[Some records]
_ _ _ _

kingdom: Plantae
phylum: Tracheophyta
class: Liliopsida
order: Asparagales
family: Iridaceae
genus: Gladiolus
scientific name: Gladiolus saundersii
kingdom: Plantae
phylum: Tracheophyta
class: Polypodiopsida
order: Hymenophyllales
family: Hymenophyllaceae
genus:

_ _ _ _

» **Short exercise**
Please write out the lines of the records word for word, starting at the line that contains "order: Asparagales" and ending with the last line of the records.

» **Finished exercise**
order: Asparagales
family: Iridaceae
genus: Gladiolus
scientific name: Gladiolus saundersii
kingdom: Plantae
phylum: Tracheophyta
class: Polypodiopsida
order: Hymenophyllales
family: Hymenophyllaceae
genus:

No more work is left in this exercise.